** Opening Reading text block **
Coates v. Northlake Oil Co., Inc.

499 So. 2d 252, 1986 La. App. LEXIS 8319
CourtLouisiana Court of Appeal
DecidedNovember 12, 1986
Docket85 CA 0969
StatusPublished
Cited by36 cases

This text of 499 So. 2d 252 (Coates v. Northlake Oil Co., Inc.) is published on Counsel Stack Legal Research, covering Louisiana Court of Appeal primary law. Counsel Stack provides free access to over 12 million legal documents including statutes, case law, regulations, and constitutions.

Bluebook
Coates v. Northlake Oil Co., Inc., 499 So. 2d 252, 1986 La. App. LEXIS 8319 (La. Ct. App. 1986).

Opinion

499 So.2d 252 (1986)

Kenneth R. COATES
v.
NORTHLAKE OIL COMPANY, INC., et al.

No. 85 CA 0969.

Court of Appeal of Louisiana, First Circuit.

November 12, 1986.
Rehearing Denied January 12, 1987.
Writ Denied March 20, 1987.

*253 Joseph R. McMahon, Jr., New Orleans, for appellant Sentry Ins., A Mut. Co., alleged insurer of Privette.

Guy L. Deano, Jr., Covington, for appellees Privette Oil Co. and Richard Privette.

Before LOTTINGER, SHORTESS and CARTER, JJ.

SHORTESS, Judge.

William Richard Privette, Jr., (Privette) and his mother, Juanita Hawley Privette, owned a gasoline bulk storage plant on Tyler Street in Covington, Louisiana, which had been built during the 1920's. On July 12, 1979,[1] Privette leased the plant for a term of three years to David Winck for a monthly rental of $100.00. David Winck then subleased the plant on July 14, 1979, to his father, Merlin Winck, for the same term and rental. Merlin Winck then operated his closely held corporation, Northlake Oil Co., Inc., (Northlake), on those premises.

On December 10, 1981, a deputy Louisiana state fire marshal inspected the premises and found numerous serious violations. A copy of the report was sent to Northlake. David Winck called Privette and mailed a copy of the report to him, but Privette contended that the repairs were the Wincks' responsibility under the lease and refused to take action. The Wincks, whose lease was to terminate in a few months, maintained that these costly repairs were Privette's responsibility and also refused to correct the violations.
** Closing Reading text block **
** Opening Dataset extract block **
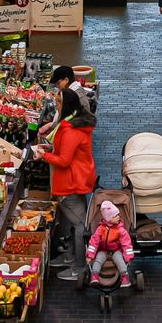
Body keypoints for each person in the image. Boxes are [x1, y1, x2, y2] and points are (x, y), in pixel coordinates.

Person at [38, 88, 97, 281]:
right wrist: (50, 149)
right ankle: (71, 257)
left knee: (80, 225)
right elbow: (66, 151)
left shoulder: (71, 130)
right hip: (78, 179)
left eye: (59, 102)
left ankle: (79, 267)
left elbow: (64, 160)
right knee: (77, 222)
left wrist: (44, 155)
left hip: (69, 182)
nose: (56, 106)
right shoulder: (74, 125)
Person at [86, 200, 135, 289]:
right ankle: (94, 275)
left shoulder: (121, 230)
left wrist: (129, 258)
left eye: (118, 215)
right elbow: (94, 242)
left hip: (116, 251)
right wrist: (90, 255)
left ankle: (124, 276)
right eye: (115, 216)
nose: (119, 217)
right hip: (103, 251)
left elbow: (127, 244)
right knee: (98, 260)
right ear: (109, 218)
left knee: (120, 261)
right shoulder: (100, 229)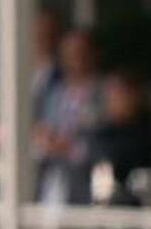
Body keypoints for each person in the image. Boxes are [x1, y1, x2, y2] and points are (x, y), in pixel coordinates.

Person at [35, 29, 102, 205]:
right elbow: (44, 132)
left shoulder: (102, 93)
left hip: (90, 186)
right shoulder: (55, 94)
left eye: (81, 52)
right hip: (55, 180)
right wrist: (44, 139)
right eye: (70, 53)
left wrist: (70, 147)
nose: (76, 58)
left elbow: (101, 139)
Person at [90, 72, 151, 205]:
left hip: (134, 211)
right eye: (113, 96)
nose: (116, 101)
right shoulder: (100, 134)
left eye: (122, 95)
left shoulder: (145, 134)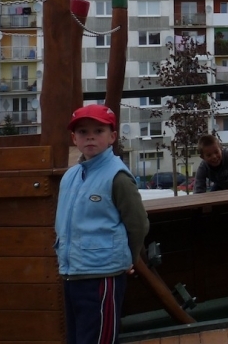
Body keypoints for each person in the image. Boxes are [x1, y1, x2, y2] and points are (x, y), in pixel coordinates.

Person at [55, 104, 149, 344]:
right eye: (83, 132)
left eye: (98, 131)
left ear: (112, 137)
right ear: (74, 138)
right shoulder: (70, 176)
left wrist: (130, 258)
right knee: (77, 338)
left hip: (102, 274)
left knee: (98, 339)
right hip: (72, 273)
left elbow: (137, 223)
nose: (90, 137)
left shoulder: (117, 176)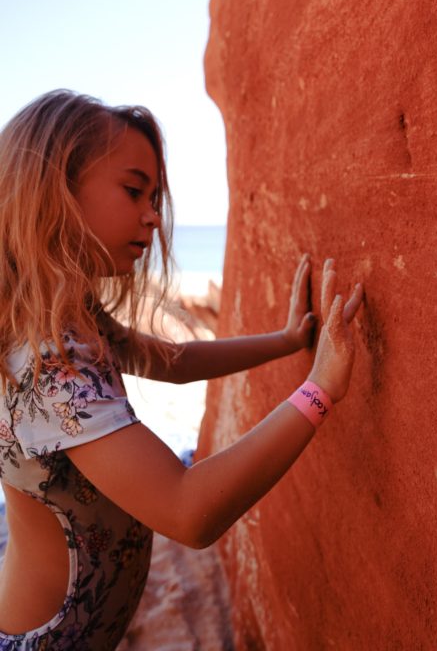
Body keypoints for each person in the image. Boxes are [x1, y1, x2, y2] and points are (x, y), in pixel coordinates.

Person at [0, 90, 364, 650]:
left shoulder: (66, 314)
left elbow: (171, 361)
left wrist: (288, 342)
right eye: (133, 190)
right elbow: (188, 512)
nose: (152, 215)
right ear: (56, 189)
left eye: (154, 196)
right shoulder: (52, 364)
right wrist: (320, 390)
** Closing Dataset extract block **
Apply what you read:
- A) According to the court opinion, what was the monthly rental in Privette's lease of the plant to David Winck?
- B) Carry the court opinion forward, starting right after its final sentence.

Outputs by task:
- A) $100.00

- B)
Early in the morning on May 29, 1982, Kenneth R. Coates (Coates), an employee of Stephens Truck Line, Inc., (Stephens), assisted by David Winck, was unloading gasoline from his truck into an aboveground storage tank on the Tyler Street premises. He testified that he noticed a fog of gasoline vapor, then saw gasoline spewing from the tank. At that moment, the plant exploded. Both Coates and David Winck were severely burned.

Coates filed suit against Northlake, David and Merlin Winck, Privette Oil Co.,[2] Richard Privette,[3] Juanita Privette, and Sentry Insurance A Mutual Company (Sentry).[4]*254 Sentry was sued in its capacity as insurer of Northlake and Merlin Winck as well as insurer of the Privettes. David Winck then reconvened against Coates and added as defendants in reconvention Stephens and all previously named defendants.[5]

After trial, the jury returned a verdict in favor of Coates and David Winck in the sums of $701,129.00 and $554,665.00, respectively. Liability was apportioned among the parties as follows: Richard and Juanita Privette and Privette Oil, 50%; Northlake, 20%; Merlin Winck, 20%; and David Winck, 10%. Only Sentry, in its capacity as the alleged liability insurer of the Privettes, has appealed.

Although the facts of this case are complex, only one issue is presented on this appeal: Did Sentry provide umbrella liability coverage to the Privettes and, if so, in what amount? Sentry contends that the Privettes have no coverage for liability arising from their ownership of the Tyler Street property because that property was not expressly mentioned in the policy. The Privettes contend, however, that it was unnecessary to list the locations of the premises insured under the umbrella policy because coverage was provided for any property in the policy territory, as defined in the policy.

Sentry issued a policy of insurance to Richard and Juanita Privette which provided property, liability, and umbrella liability coverage. Each portion of the policy contained a separate declarations sheet which listed the policy limits. The declarations sheets of the property and liability portions also listed the locations of the insured premises. The Tyler Street property was not among the listed premises. The umbrella liability declarations sheet contained no listing of insured locations; it stated simply that "coverage applies anywhere in the policy territory, which is defined in the Conditions." "Policy territory" was then defined under "Special Conditions": "This section covers in the United States of America, its territories or possessions and Canada."

The property, liability, and umbrella provisions of the Sentry policy are clearly separate. Each contains its own limits, exclusions, definitions, and conditions. The umbrella policy was not intended to insure particular locations; the declarations sheet, a printed form prepared by Sentry, does not even contain an area to list insured locations. Thus, the fact that no property or liability coverage on the Tyler Street property was obtained by the Privettes is irrelevant; umbrella liability coverage is applicable because this accident occurred within the policy territory.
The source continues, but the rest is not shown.